任务列表:
A: 在谈乡村振兴应对人口老龄化的文段中,“其四”提出靠哪一方面的振兴来促进乡村适老化改造?
B: 从乡村振兴应对人口老龄化这篇文段的最后一句之后接着往下写。

---------- 所示文段 ----------

其二,以人才振兴全面提高农村应对人口老龄化的劳动力素质与人才储备。我国乡村振兴要求打造一支懂农业、爱农村、爱农民的“三农”工作队伍,明晰农村人口动态、掌握养老服务技能与管理知识等的养老服务人才队伍建设,是题中应有之义。
其三,以组织振兴建立健全现代乡村社会治理体制,确保乡村社会充满活力、安定有序。
一方面,建立以基层党组织为领导、村民自治组织和村务监督组织为基础、集体经济组织和农民合作组织为纽带、其他经济社会组织为补充的村级组织体系。在基层党组织的领导下,健全优化农村应对人口老龄化的组织实施机制与资源配置机制,切实把党的政治领导力、思想引领力、群众组织力、社会号召力转化为积极应对人口老龄化的强大动力。
另一方面,作为老年人自我管理、自我教育、自我服务的老年群众组织,城乡社区基层老年协会是基层老龄工作的重要组织载体,是党和政府联系广大老年群众的桥梁和纽带。应加强老年协会建设,搭建老年人社会参与的平台,健全老年人社会参与的组织体系。
其四,以生态振兴促进乡村适老化改造,打造宜居适老的乡村环境。通过垃圾治理、污水治理等为老年人提供绿色、环保、干净的居住环境;充分考虑老年人的需求,在农村人居环境整治中同步推进乡村适老化改造。
其五,通过文化振兴建设乡风文明、老龄友好的农村社会。加强农村思想道德建设、传承孝亲敬老良好家风,重视发挥社区教育的作用,在村落中形成“老吾老以及人之老”的良好风气,丰富乡村文化生活,为农村人口提供更加丰富的文化活动,将农村建设成人人共享的老龄友好社会。
植保无人机在湖南省益阳市大通湖区再生稻无人农场作业(2024年6月6日摄)陈振海摄 / 本刊
让广袤乡村更好更有活力
“启后”的另一个重点是,着重发挥推进乡村全面振兴过程中的地方创新潜力,找准不同区域的人口老龄化基础及与现实发展间的差距,通过优化乡村空间布局、完善基础设施与公共服务、提高基层治理水平、合理发展乡村产业等方式,实现农村有序发展。

---------- 所给材料 ----------

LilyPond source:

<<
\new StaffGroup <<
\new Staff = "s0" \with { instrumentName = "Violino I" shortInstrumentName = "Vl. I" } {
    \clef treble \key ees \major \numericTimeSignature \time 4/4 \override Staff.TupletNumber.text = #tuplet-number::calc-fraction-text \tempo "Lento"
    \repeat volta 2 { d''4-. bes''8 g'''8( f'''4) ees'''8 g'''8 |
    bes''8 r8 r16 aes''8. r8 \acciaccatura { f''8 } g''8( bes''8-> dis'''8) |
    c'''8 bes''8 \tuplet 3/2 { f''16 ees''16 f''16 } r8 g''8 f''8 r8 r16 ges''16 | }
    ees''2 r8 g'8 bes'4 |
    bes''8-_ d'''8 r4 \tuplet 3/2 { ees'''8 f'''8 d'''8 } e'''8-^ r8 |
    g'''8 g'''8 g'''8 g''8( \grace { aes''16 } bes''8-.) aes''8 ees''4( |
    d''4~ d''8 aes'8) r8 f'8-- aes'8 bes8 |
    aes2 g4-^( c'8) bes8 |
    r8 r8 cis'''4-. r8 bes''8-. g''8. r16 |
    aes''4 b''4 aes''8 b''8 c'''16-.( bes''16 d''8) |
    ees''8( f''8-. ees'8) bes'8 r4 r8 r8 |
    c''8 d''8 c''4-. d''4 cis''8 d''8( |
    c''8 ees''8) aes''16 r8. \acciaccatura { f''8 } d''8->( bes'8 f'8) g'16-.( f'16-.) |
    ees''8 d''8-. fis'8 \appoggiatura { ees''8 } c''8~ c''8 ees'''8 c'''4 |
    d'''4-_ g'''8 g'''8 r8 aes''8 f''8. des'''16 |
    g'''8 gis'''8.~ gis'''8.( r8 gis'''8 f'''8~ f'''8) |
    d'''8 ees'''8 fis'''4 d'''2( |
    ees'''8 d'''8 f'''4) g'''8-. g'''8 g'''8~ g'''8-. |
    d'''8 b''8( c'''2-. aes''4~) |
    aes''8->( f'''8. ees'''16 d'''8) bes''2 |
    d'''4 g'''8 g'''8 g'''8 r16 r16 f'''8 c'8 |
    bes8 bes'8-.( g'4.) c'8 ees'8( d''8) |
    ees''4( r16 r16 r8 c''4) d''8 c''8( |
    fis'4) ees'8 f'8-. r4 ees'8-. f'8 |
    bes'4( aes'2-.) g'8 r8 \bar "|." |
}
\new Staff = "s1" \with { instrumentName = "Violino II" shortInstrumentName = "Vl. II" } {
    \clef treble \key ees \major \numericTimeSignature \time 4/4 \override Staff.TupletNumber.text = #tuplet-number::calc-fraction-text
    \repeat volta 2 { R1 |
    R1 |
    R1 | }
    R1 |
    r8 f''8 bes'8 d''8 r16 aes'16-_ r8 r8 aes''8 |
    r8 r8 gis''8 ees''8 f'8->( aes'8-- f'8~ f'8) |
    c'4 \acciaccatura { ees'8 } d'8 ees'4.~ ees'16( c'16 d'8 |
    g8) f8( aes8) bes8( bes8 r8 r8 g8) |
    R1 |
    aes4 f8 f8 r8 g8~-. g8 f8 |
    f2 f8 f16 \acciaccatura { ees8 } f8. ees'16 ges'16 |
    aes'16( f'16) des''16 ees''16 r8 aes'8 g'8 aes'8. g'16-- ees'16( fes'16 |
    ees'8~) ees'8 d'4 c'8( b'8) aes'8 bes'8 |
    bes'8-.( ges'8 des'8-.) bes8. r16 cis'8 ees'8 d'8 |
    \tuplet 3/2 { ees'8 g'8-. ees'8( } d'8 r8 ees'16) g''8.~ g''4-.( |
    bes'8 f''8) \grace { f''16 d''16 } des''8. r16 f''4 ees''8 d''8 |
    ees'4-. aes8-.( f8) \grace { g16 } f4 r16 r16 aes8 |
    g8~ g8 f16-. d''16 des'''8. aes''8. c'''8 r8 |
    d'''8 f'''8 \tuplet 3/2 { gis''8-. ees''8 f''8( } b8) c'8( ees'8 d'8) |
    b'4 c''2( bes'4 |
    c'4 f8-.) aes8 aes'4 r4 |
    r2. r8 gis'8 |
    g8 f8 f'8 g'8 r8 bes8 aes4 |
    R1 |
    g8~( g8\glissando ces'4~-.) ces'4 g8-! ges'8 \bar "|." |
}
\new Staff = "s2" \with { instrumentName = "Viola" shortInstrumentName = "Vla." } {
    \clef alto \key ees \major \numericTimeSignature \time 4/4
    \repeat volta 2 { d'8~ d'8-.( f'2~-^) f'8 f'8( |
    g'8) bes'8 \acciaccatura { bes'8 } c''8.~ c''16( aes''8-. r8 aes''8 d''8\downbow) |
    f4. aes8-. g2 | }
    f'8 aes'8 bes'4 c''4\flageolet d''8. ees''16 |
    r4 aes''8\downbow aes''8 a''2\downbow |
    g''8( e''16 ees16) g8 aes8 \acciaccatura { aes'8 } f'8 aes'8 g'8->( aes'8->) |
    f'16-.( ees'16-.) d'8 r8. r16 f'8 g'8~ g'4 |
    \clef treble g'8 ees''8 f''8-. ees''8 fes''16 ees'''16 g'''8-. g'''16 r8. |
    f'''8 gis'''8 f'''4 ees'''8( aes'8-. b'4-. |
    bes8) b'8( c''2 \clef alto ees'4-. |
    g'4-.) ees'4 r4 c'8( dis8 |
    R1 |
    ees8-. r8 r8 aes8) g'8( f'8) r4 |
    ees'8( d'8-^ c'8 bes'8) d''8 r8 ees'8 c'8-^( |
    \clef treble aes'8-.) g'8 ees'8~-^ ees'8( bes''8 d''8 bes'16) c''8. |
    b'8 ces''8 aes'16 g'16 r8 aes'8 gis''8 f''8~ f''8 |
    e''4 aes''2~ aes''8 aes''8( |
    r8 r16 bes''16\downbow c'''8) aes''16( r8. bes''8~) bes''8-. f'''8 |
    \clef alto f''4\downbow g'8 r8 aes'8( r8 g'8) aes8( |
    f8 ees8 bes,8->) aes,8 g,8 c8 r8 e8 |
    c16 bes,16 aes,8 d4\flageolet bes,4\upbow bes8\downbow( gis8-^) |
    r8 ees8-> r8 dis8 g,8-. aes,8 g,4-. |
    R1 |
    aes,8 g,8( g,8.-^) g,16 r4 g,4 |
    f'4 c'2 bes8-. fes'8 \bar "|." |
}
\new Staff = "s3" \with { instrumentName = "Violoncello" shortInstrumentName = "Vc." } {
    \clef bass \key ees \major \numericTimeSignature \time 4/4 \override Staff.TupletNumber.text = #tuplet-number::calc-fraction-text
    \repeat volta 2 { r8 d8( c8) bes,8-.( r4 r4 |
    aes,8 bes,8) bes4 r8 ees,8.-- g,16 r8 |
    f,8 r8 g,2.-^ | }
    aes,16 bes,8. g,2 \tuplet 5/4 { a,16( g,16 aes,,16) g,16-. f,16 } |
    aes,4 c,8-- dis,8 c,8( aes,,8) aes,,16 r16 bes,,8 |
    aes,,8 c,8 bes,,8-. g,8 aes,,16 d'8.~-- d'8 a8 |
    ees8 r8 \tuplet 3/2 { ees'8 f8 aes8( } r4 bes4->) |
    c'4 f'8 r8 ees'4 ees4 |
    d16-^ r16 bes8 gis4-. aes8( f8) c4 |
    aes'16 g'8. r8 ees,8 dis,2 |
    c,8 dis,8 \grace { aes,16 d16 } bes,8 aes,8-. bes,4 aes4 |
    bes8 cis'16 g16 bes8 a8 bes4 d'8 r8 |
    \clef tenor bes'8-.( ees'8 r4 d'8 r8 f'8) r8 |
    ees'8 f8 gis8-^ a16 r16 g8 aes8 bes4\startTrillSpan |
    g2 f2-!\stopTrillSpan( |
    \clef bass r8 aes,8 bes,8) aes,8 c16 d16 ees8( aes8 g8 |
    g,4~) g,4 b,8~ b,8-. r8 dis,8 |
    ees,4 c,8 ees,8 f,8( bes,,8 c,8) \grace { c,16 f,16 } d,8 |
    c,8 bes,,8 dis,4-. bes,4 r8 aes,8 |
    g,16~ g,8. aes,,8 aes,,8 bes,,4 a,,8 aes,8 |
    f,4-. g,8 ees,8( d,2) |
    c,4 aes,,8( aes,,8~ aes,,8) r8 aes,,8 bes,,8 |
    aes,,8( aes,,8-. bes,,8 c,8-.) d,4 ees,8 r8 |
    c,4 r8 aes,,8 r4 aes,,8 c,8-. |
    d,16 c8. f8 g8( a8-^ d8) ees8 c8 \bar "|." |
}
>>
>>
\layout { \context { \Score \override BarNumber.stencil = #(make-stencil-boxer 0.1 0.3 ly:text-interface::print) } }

----------

作答结果:
A: 生态振兴。

B:
其一,精准识别不同区域的人口老龄化基础,确定区域人口的基本需求与发展要求。将人口结构作为村庄分类的关键识别要素,利用多样化的方法手段测算不同区域农村的人口老龄化程度与经济社会发展水平,形成对不同区域农村常住人口基本需求供需情况的精准认知,并以此为依据确定该地区的未来发展重点与方向。
其二,发挥县乡国土空间规划的空间统筹和要素保障作用,顺应人口变化趋势,统筹县域城乡规划布局,整合优化现有资源,实现资源高效利用。以经村级议事协商、自愿推进为前提,适时引导、有序推进撤村并居。合理规划村落承包地与宅基地等空间布局,以实现村民基本生产资源保留与空心化村落集聚提升的双重效用,促进城乡产业发展、基础设施、公共服务一体化推进。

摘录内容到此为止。